» Problem to solve:
Please copy out the passage below about escaping the stress of Paris by going up high, in full and word for word.

» Supplied passage:
-*-

If you have the fortune of having the soul of a country bumpkin like me, you’ll appreciate how living in the big, bad city can frequently rattle the nerves and get the stress levels reaching for the sky. As a resident of some sizeable urban sprawls in the past (Leeds and Sydney) I always found it reassuringly simple to flee the choked-up centres and head out to nature to relax, breathe and recalibrate, being spoiled by the respective beauty of the Yorkshire Dales and some of Australia’s most beautiful beaches.
Paris however, proves a great deal more difficult to escape when the rage levels reach their peak after too long dealing with those abrasive Parisian manners (and for those in the know, that’s being mighty kind….), though the need for liberation burns far more intensely than it ever has before. Luckily, I realised fairly early on that if out wasn’t an option (negotiating Paris’ bland and traffic-strangled suburban outreaches makes the need for breathing space ten times worse), then the only solution was to go up in the quest to put some distance between me and the modern tensions of city life.
In absence of a private hot air balloon or one of those superhero-esque jet pack contraptions, my only option is to rely on Paris’ buildings to hoist me skywards. The most obvious candidate is the grand old dame that is the Eiffel Tower, but relaxation for me doesn’t involve wading into the surrounding tourist treacle and waiting for an hour to get my chance to tackle the climb. The Tour Montparnasse is another good option, though heading south of the river is for me an exercise in frazzled nerves itself.
A little bit closer to Granny Flat HQ, and conveniently on my favoured line 4 is the centre Georges Pompidou, that garish tangle of pipes that houses the city’s modern art collection. A hugely divisive structure due to its out-there inside-out design, I’m firmly in the camp that prefers to be inside it regardless of what’s on offer on the walls, since safely housed within it means I don’t have to assault my eyes looking at the damn thing.

-*-

» Record set:
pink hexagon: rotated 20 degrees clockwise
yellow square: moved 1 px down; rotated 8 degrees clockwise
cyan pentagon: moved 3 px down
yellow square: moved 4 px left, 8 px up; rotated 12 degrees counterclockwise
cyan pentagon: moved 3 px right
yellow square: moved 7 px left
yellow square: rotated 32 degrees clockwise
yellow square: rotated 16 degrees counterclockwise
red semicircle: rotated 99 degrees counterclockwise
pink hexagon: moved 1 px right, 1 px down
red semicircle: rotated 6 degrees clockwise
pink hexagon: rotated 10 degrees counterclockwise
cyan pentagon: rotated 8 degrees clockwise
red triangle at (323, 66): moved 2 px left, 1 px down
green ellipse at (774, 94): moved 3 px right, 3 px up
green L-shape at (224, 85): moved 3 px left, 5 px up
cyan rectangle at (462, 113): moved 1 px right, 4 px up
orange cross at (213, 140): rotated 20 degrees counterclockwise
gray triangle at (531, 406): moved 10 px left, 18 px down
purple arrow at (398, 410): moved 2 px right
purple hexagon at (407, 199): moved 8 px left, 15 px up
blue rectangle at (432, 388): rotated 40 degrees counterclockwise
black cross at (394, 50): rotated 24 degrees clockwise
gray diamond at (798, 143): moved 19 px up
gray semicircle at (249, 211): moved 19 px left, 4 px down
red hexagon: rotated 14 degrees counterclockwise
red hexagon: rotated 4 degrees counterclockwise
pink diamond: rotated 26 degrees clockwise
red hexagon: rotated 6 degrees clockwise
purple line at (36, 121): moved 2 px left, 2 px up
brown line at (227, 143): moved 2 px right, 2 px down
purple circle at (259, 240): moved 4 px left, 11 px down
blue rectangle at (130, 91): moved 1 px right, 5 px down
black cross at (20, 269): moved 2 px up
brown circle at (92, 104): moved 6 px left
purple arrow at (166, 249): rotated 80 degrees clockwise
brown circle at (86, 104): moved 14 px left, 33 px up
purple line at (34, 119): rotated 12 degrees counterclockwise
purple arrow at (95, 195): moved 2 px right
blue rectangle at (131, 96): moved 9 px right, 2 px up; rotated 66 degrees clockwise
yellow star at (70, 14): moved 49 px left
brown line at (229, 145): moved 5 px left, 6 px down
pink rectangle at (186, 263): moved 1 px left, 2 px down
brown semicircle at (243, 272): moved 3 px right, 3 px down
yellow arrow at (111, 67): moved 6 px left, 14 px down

-*-

» Task response:
If you have the fortune of having the soul of a country bumpkin like me, you’ll appreciate how living in the big, bad city can frequently rattle the nerves and get the stress levels reaching for the sky. As a resident of some sizeable urban sprawls in the past (Leeds and Sydney) I always found it reassuringly simple to flee the choked-up centres and head out to nature to relax, breathe and recalibrate, being spoiled by the respective beauty of the Yorkshire Dales and some of Australia’s most beautiful beaches.
Paris however, proves a great deal more difficult to escape when the rage levels reach their peak after too long dealing with those abrasive Parisian manners (and for those in the know, that’s being mighty kind….), though the need for liberation burns far more intensely than it ever has before. Luckily, I realised fairly early on that if out wasn’t an option (negotiating Paris’ bland and traffic-strangled suburban outreaches makes the need for breathing space ten times worse), then the only solution was to go up in the quest to put some distance between me and the modern tensions of city life.
In absence of a private hot air balloon or one of those superhero-esque jet pack contraptions, my only option is to rely on Paris’ buildings to hoist me skywards. The most obvious candidate is the grand old dame that is the Eiffel Tower, but relaxation for me doesn’t involve wading into the surrounding tourist treacle and waiting for an hour to get my chance to tackle the climb. The Tour Montparnasse is another good option, though heading south of the river is for me an exercise in frazzled nerves itself.
A little bit closer to Granny Flat HQ, and conveniently on my favoured line 4 is the centre Georges Pompidou, that garish tangle of pipes that houses the city’s modern art collection. A hugely divisive structure due to its out-there inside-out design, I’m firmly in the camp that prefers to be inside it regardless of what’s on offer on the walls, since safely housed within it means I don’t have to assault my eyes looking at the damn thing.